**What you need to do:** Write out the data that follows exactly, keeping every picture out.

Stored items
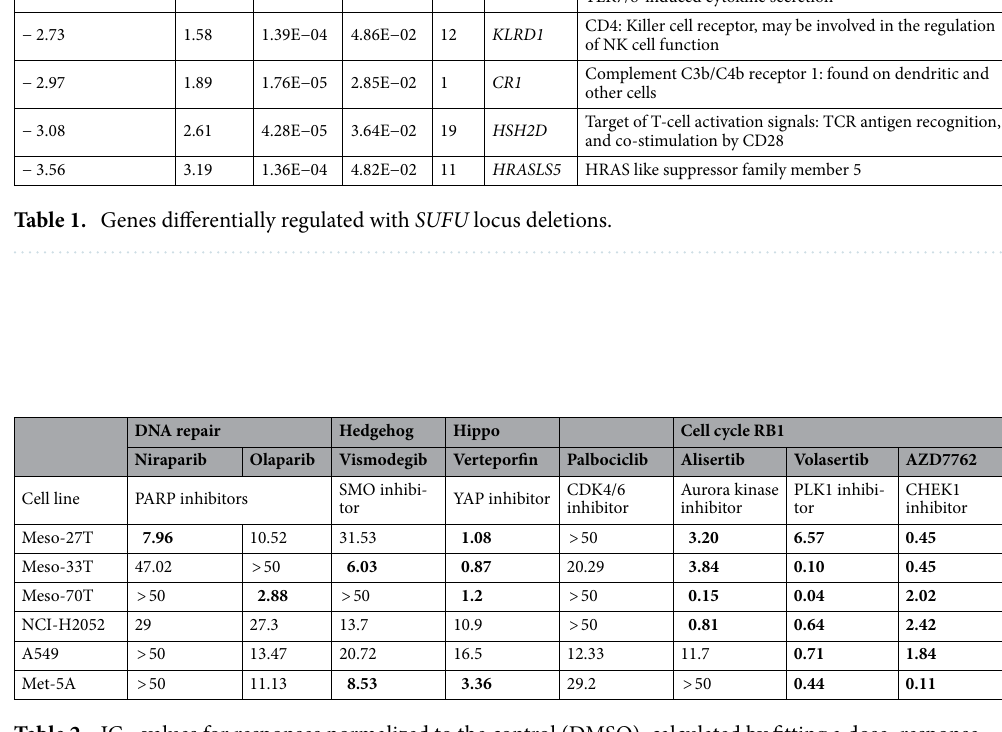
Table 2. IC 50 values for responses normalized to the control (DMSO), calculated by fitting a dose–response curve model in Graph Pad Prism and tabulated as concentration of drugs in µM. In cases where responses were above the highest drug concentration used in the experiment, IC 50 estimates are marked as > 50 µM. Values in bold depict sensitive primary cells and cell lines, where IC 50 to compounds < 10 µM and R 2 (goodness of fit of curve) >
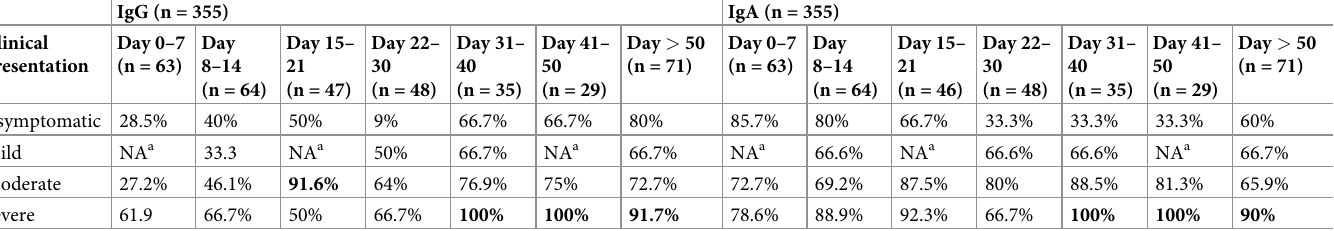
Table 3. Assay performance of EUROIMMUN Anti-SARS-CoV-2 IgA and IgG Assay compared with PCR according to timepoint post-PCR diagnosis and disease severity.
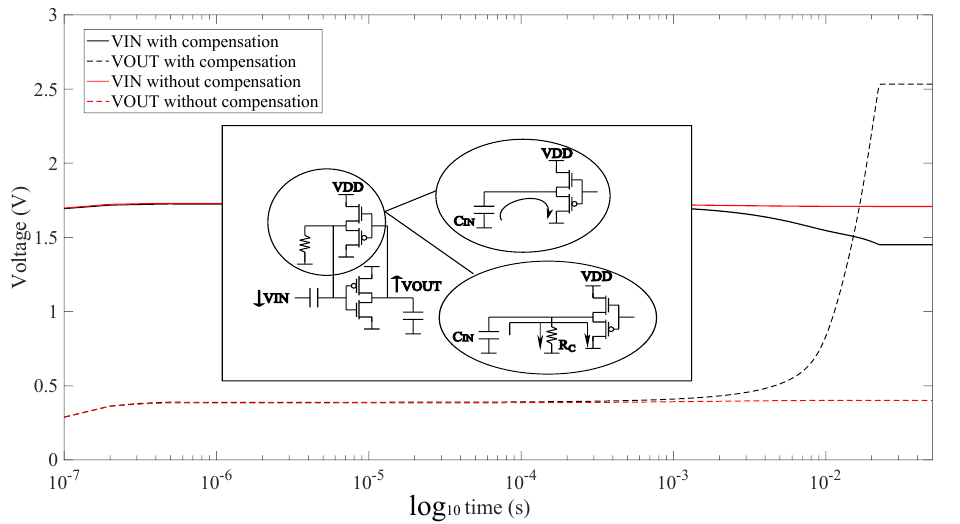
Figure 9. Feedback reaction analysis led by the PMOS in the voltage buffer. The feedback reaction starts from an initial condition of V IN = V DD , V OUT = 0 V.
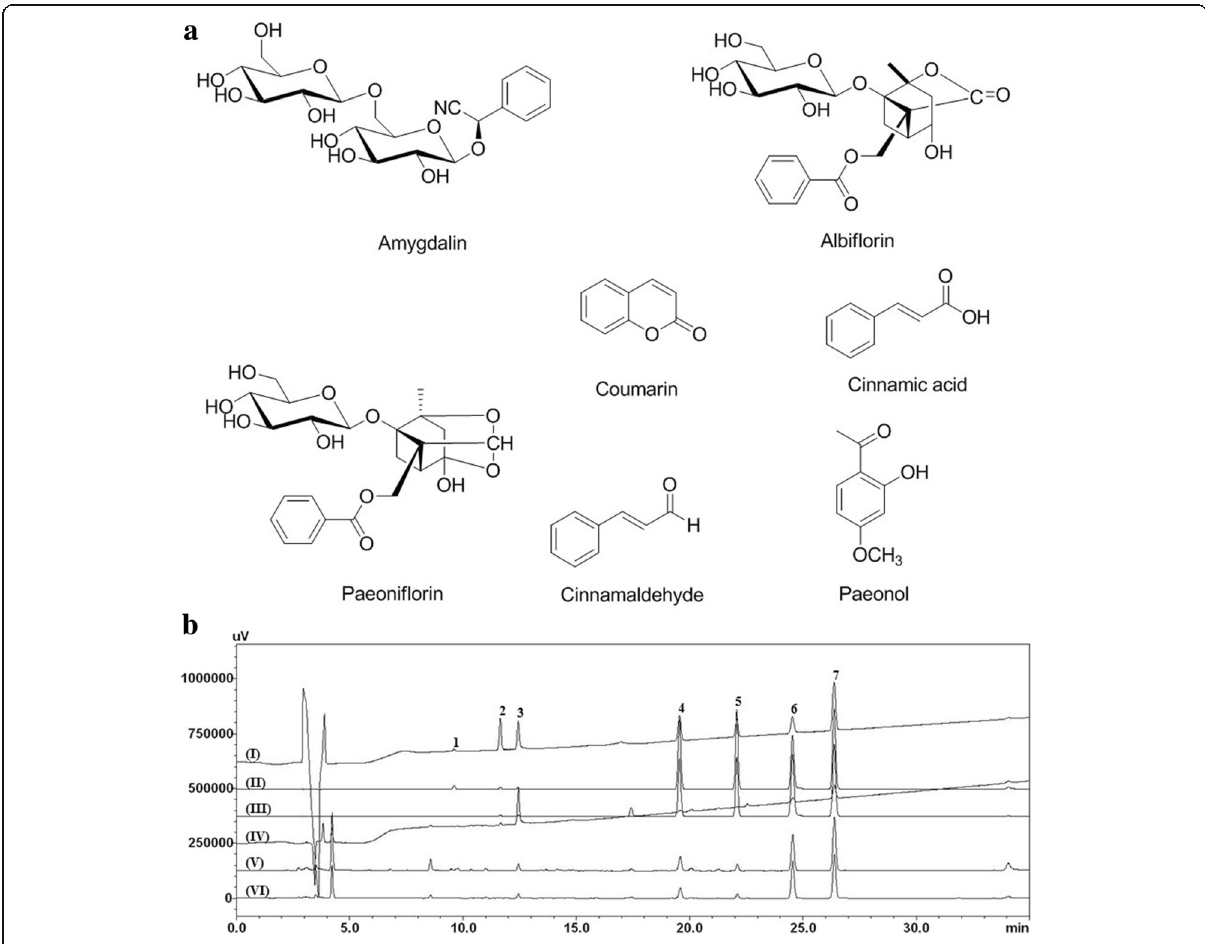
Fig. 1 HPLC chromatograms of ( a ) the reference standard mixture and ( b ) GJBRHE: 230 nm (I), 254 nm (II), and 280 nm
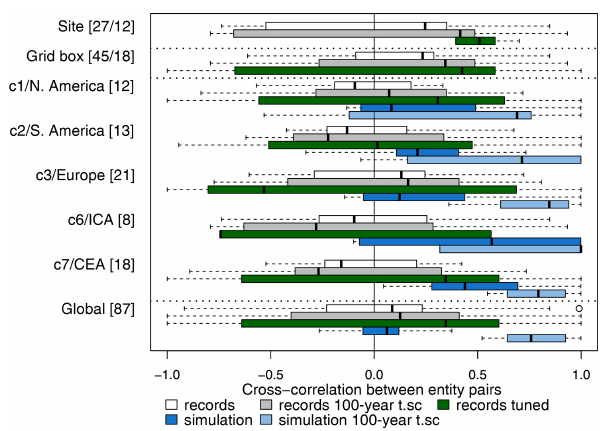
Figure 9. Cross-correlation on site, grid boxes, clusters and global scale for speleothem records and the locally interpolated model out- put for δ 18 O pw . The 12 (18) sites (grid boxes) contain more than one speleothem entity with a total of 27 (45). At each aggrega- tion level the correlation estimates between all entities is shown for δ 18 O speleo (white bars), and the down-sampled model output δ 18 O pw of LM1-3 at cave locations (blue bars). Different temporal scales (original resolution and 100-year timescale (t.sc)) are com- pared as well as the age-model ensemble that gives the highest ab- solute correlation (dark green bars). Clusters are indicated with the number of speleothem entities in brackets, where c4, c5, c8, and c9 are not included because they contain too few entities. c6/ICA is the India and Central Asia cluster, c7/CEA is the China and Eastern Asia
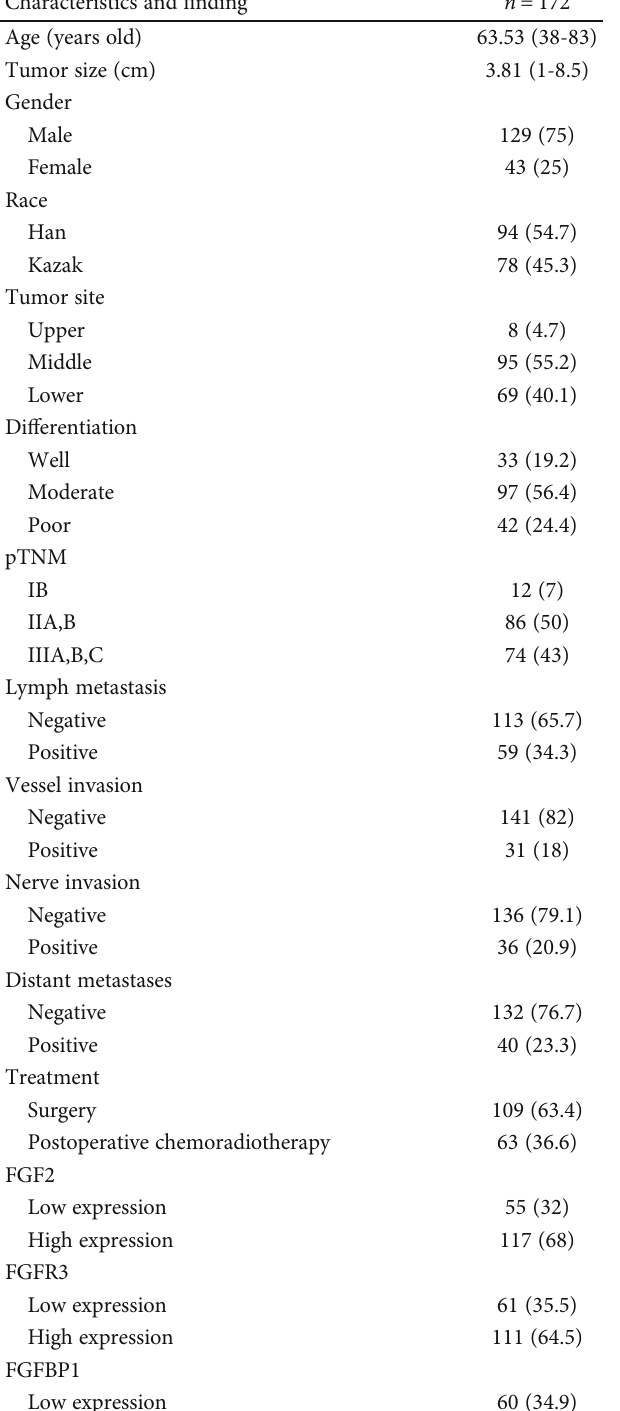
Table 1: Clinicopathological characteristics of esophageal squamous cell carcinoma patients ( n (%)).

**Response to the exercise:**
Table 2. IC 50 values for responses normalized to the control (DMSO), calculated by fitting a dose–response curve model in Graph Pad Prism and tabulated as concentration of drugs in µM. In cases where responses were above the highest drug concentration used in the experiment, IC 50 estimates are marked as > 50 µM. Values in bold depict sensitive primary cells and cell lines, where IC 50 to compounds < 10 µM and R 2 (goodness of fit of curve) >
Table 3. Assay performance of EUROIMMUN Anti-SARS-CoV-2 IgA and IgG Assay compared with PCR according to timepoint post-PCR diagnosis and disease severity.
Figure 9. Feedback reaction analysis led by the PMOS in the voltage buffer. The feedback reaction starts from an initial condition of V IN = V DD , V OUT = 0 V.
Fig. 1 HPLC chromatograms of ( a ) the reference standard mixture and ( b ) GJBRHE: 230 nm (I), 254 nm (II), and 280 nm
Figure 9. Cross-correlation on site, grid boxes, clusters and global scale for speleothem records and the locally interpolated model out- put for δ 18 O pw . The 12 (18) sites (grid boxes) contain more than one speleothem entity with a total of 27 (45). At each aggrega- tion level the correlation estimates between all entities is shown for δ 18 O speleo (white bars), and the down-sampled model output δ 18 O pw of LM1-3 at cave locations (blue bars). Different temporal scales (original resolution and 100-year timescale (t.sc)) are com- pared as well as the age-model ensemble that gives the highest ab- solute correlation (dark green bars). Clusters are indicated with the number of speleothem entities in brackets, where c4, c5, c8, and c9 are not included because they contain too few entities. c6/ICA is the India and Central Asia cluster, c7/CEA is the China and Eastern Asia
Table 1: Clinicopathological characteristics of esophageal squamous cell carcinoma patients ( n (%)).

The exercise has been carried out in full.